Brian Zipse of Simpsonville, Ky., was recently appointed the new president of The Exceller Fund (TEF). Zipse replaces top Thoroughbred conditioner, Gary Contessa, in this role. Contessa served for many years leading and helping TEF grow and reach out to many horses in need.
Zipse is the editor of Horse Racing Nation, a fan friendly website. His wife, Candice, and daughter, Kendra, often are involved in his frequent trips to racetracks and horse farms across the country.
"As much as I love the sport of Thoroughbred horse racing, I love the horses even more," Zipse explained. "It's only natural for me to be involved in helping them after their racing careers are over.

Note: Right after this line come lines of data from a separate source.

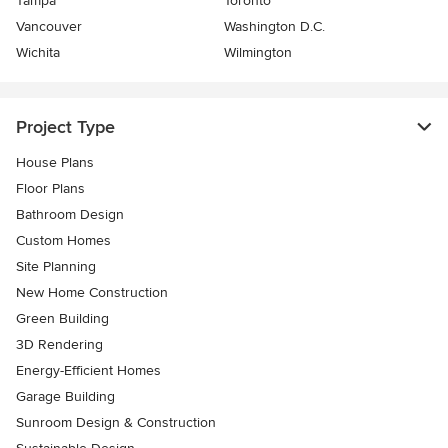
Tampa
Toronto
Vancouver
Washington D.C.
Wichita
Wilmington
Project Type
House Plans
Floor Plans
Bathroom Design
Custom Homes
Site Planning
New Home Construction
Green Building
3D Rendering
Energy-Efficient Homes
Garage Building
Sunroom Design & Construction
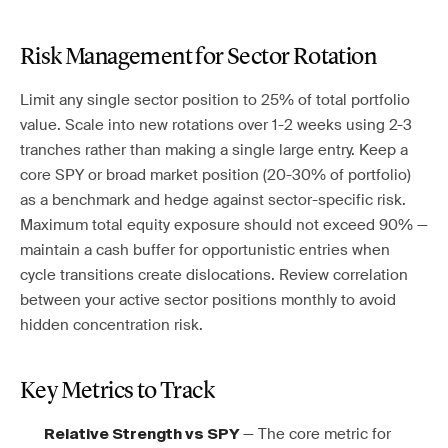
Risk Management for Sector Rotation
Limit any single sector position to 25% of total portfolio
value. Scale into new rotations over 1-2 weeks using 2-3
tranches rather than making a single large entry. Keep a
core SPY or broad market position (20-30% of portfolio)
as a benchmark and hedge against sector-specific risk.
Maximum total equity exposure should not exceed 90% —
maintain a cash buffer for opportunistic entries when
cycle transitions create dislocations. Review correlation
between your active sector positions monthly to avoid
hidden concentration risk.
Key Metrics to Track
— The core metric for
Relative Strength vs SPY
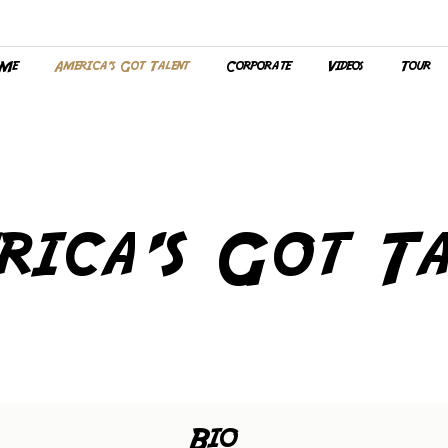
 Me
America's Got Talent
Corporate
Videos
Tour
rica's Got Ta
Bio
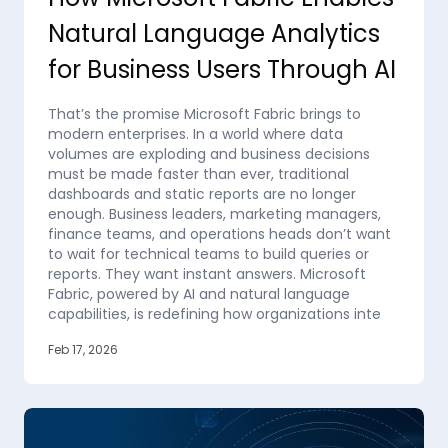
Natural Language Analytics
for Business Users Through AI
That’s the promise Microsoft Fabric brings to
modern enterprises. In a world where data
volumes are exploding and business decisions
must be made faster than ever, traditional
dashboards and static reports are no longer
enough. Business leaders, marketing managers,
finance teams, and operations heads don’t want
to wait for technical teams to build queries or
reports. They want instant answers. Microsoft
Fabric, powered by AI and natural language
capabilities, is redefining how organizations inte
Feb 17, 2026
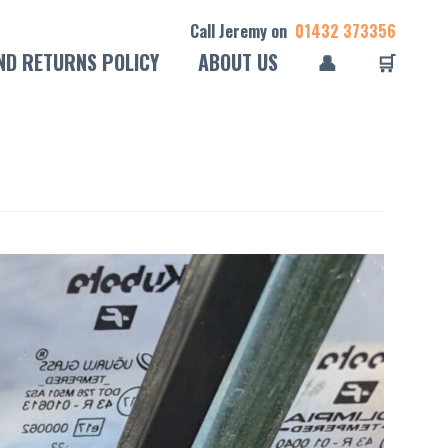
Call Jeremy on
01432 373356
ND RETURNS POLICY
ABOUT US
👤
🛒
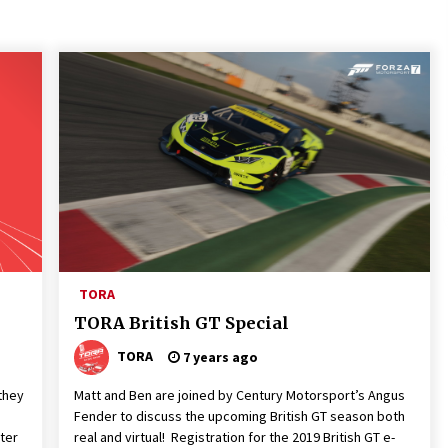
TORA
TORA British GT Special
TORA
7 years ago
they
Matt and Ben are joined by Century Motorsport’s Angus
Fender to discuss the upcoming British GT season both
ter
real and virtual! Registration for the 2019 British GT e-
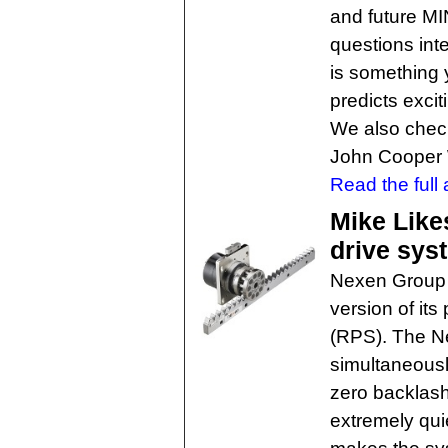
and future MI
questions int
is something 
predicts excit
We also check
John Cooper 
Read the full a
Mike Likes
drive sys
Nexen Group h
version of its
(RPS). The N
simultaneousl
zero backlash
extremely quie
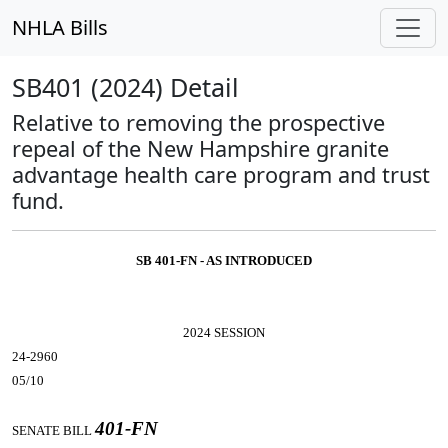
NHLA Bills
SB401 (2024) Detail
Relative to removing the prospective
repeal of the New Hampshire granite
advantage health care program and trust
fund.
SB 401-FN - AS INTRODUCED
2024 SESSION
24-2960
05/10
401-FN
SENATE BILL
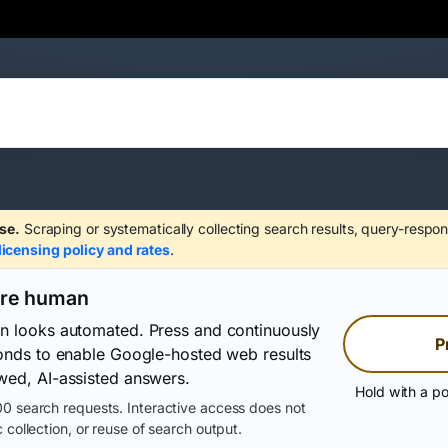
se.
Scraping or systematically collecting search results, query-respon
licensing policy and rates
.
are human
on looks automated. Press and continuously
P
conds to enable Google-hosted web results
wed, AI-assisted answers.
Hold with a po
0 search requests. Interactive access does not
 collection, or reuse of search output.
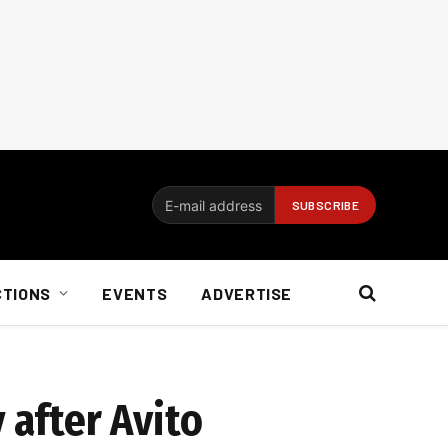
CTIONS
EVENTS
ADVERTISE
 after Avito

In fact, I think it is my duty to give back to the magnificent creatures that give me so much joy throughout my life. I believe everyone involved in racing should want to do something -- the collective little bit of help would go a long way."

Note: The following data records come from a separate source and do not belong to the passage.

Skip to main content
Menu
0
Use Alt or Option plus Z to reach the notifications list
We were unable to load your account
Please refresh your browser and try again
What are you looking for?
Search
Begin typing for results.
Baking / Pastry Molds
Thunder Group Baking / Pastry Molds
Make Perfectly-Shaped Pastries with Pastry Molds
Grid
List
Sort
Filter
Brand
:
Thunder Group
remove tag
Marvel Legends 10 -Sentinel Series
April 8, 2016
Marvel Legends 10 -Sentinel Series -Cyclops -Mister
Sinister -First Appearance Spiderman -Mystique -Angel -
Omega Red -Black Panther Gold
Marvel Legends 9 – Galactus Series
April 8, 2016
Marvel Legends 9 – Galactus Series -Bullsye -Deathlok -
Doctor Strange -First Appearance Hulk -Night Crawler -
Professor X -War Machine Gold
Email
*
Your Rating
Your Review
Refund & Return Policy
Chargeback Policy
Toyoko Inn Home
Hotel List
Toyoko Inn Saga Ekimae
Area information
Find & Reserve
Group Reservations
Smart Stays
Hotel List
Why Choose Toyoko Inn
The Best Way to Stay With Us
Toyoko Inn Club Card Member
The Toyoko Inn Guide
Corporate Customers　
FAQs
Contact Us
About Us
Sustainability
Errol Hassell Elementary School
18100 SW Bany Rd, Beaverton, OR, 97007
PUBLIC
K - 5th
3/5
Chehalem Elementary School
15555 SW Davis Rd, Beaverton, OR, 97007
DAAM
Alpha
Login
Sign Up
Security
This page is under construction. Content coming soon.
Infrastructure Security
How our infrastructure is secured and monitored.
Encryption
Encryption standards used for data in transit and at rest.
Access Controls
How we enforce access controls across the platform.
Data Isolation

The Exceller Fund was named in honor of the Thoroughbred racehorse, Exceller, born on May 12, 1973. Exceller is the only horse in history to best two Triple Crown winners, Seattle Slew (1977) and Affirmed (1978), in one race. The 1978 Jockey Club Gold Cup at Belmont Park in Elmont, NY, was a stunning showcase for this son of Vaguely Noble out of Too Bald by Bald Eagle. After being considered less than desirable as a sire in the U.S., Exceller was shipped to Sweden to continue his career as a stallion. There, on April 7, 1997, Exceller was slaughtered for the meat he would provide. The world-wide outcry at this inhumane act helped focus light on the need for aftercare for all racehorses. The Exceller Fund was created by a group of racing fans who wanted to make a positive difference after hearing the shocking news of how Exceller was killed.
"The Exceller Fund is a cause and an organization I very much believe in," continued Zipse. "Having seen the great Exceller run on many occasions, it still tears me up inside to think about how he was discarded to a truly awful end. His legacy should never be forgotten. In a short time, I've also come to really like and admire the people involved with The Exceller Fund. It is a great fit for my beliefs and goals, and I am honored to be the President.

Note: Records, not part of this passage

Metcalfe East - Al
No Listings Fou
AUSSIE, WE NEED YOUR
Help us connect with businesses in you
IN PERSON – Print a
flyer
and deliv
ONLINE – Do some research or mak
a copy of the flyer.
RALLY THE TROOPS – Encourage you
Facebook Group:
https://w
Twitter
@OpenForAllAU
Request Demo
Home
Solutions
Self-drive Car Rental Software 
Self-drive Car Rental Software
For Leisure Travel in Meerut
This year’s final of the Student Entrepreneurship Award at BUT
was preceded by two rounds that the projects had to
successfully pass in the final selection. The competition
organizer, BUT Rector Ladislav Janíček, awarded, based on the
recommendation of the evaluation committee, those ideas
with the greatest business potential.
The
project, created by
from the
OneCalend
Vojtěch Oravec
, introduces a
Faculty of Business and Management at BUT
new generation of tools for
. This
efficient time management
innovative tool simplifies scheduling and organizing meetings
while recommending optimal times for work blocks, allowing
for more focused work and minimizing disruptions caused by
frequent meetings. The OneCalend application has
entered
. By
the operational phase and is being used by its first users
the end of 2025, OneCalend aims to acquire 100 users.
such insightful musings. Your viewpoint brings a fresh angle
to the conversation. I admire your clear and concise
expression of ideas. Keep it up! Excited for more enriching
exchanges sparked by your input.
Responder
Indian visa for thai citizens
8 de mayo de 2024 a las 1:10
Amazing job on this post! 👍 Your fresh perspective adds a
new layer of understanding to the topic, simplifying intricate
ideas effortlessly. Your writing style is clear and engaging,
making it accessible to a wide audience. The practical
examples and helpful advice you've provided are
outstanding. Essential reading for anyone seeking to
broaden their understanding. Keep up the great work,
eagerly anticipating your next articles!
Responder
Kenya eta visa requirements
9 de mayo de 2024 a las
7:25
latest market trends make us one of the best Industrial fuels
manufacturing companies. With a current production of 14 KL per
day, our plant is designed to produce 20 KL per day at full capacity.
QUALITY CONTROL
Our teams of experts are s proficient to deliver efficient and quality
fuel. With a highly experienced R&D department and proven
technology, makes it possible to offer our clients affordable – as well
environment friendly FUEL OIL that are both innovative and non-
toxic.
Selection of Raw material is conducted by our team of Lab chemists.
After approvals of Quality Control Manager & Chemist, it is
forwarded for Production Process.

"I want to see The Exceller Fund to continue to do the great work that we already do. I also want the organization to gain greater recognition, both within the industry, and in the outside world. In this way, we can reach more people who want to help, for the simple goal of doing right by the horses, and helping as many of them as we can," Zipse concluded.
The Exceller Fund acquires Thoroughbred horses that might otherwise be at risk for neglect or slaughter, and works to provide a future beyond the finish line once they have completed their racing careers. In addition to transitioning potential adoptable horses into second careers, sanctuary is provided for those horses in need of retirement. TEF also works to facilitate the placement of Thoroughbreds with other equine organizations nationwide in order to save as many Thoroughbreds as possible.
Thoroughbreds are welcomed into the program regardless of their adoption potential, which may take several months to determine as the horses go through the evaluation process. Many of these horses remain with TEF for their lifetime. Racing Warriors, horses that have spent years on the track, are a major focus for TEF because they often have limited adoption opportunities due to age and athletic wear and tear.
The Exceller Fund's mission of 'Providing a Future Beyond the Finish Line' goes well beyond the immediate rescue of a horse. For us, saving a horse is a lifetime commitment. With good care, equines can live into their late twenties or longer. TEF continues to care for these extraordinary horses for as long as they need it.